Winkler Prins Encyclopedie

E. de Bruyne, G.B.J. Hiltermann en H.R. Hoetink (1947)

Gepubliceerd op 26-08-2022

Boterzuur

betekenis & definitie

(Acidum bulyricum) is de vierde term van de homologe reeks der vetzuren. Hiervan zijn twee isomeren bekend en wel het normale boterzuur: propaan carbonzuur-1 CH3⋅CH2⋅CH2⋅COOH en het isoboterzuur: propaan carbonzuur-2.

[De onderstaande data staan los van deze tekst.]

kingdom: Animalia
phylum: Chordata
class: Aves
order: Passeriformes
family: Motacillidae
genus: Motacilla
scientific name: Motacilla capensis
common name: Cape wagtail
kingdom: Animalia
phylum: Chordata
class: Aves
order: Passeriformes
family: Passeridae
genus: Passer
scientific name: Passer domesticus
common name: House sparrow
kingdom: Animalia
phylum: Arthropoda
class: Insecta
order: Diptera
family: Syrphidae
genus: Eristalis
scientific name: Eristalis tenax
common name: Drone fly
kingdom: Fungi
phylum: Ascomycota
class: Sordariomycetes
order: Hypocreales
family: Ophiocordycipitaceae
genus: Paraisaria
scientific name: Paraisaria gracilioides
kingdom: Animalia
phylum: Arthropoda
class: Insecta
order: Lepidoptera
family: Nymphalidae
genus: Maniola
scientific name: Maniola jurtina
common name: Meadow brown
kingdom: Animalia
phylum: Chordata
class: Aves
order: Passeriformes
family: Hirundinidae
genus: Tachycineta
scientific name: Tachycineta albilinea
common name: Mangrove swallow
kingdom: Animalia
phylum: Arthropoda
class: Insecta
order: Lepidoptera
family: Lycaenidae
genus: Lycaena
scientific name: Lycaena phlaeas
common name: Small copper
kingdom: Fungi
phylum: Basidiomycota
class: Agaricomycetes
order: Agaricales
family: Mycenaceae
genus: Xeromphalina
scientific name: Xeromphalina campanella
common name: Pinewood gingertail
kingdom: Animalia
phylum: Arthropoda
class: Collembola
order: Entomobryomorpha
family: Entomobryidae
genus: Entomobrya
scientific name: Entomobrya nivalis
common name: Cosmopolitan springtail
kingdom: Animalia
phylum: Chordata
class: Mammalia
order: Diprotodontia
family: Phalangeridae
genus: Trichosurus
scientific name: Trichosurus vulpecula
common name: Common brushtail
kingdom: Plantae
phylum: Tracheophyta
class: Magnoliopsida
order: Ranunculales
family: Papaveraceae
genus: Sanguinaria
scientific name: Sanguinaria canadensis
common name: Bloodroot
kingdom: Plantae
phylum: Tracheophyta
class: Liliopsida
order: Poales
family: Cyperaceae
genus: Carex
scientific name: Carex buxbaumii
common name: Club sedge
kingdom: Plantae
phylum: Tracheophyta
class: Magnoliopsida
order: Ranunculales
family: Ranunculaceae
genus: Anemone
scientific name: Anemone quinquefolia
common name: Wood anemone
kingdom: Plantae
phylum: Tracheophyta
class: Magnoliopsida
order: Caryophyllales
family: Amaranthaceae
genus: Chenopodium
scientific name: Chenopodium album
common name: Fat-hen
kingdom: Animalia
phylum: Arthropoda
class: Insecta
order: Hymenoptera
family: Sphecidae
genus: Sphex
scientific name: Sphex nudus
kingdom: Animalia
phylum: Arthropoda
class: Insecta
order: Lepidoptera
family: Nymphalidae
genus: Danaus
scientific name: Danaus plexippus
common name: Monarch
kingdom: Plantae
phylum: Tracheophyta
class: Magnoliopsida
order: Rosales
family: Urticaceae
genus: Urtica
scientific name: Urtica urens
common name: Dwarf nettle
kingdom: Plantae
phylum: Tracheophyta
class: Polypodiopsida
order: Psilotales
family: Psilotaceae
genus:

Het normale of „gistings”-boterzuur, aldus geheten, omdat het bij de boterzure gisting (door Bacillus butyricus) van koolhydraten, enz. ontstaat (zie gisting), komt o.a. als glycerine-ester (mono-butyrine) in de boter voor (vandaar de naam „boter”zuur); verder in het zweet, in de levertraan, in de zuurkool, augurken, enz. en ook bij de rotting der eiwitstoffen, waarbij het uit aminozuren ontstaat. Het is een onaangenaam riekende vloeistof, die een specifiek gewicht van 0,96 heeft, bij 162 gr. C. kookt en bij −3,1 gr. C. stolt. De zouten heten butyraten. Het calciumzout is in heet water meer oplosbaar dan in koud, in tegenstelling met het calciumzout van het isomere isoboterzuur, dat juist in heet water minder oplosbaar is. Het isoboterzuur komt in de vruchten van de Johannisbroodboom, in de kamille, in Arnica montana, enz. voor; het is een eveneens zeer onaangenaam riekende vloeistof.

Van het boterzuur zijn talrijke derivaten bekend, waarbij de groep CH3⋅CH2⋅CH2⋅CO, die eenwaardig is, de butyryl- of butyrgroep wordt genoemd (analoog de iso-butyrylgroep). Men kent dus butyrylchloride, butyramide enz. (vgl. acetylverbindingen). Genoemd moge worden de boterzure aethylester, aethylbutyraat CH3⋅CH2⋅CH2⋅COOC2H5 k.pt 120 gr. C., die gemaakt kan worden uit boterzuur, aethylalkohol en sterk zwavelzuur en die, daar zij sterk naar ananas riekt, als ananas-ester of pine-apple-oil in de genotmiddelenindustrie wordt gebruikt. Zoals gezegd komt boterzuur als glycerine-ester voor in het botervet, maar niet in andere vetten. Verzeept men een vet, dan verkrijgt men de vrije vetzuren, waarvan alleen het boterzuur met stoom over te destilleren en in water oplosbaar is (cocosvet levert bijv. wel vluchtige vetzuren, maar deze zijn niet in water oplosbaar). Daar men weet, hoeveel boterzuur goede boter moet leveren, heeft men dus in de bepaling van het gehalte aan boterzuur een methode om de vervalsing van boter met andere vetten te constateren.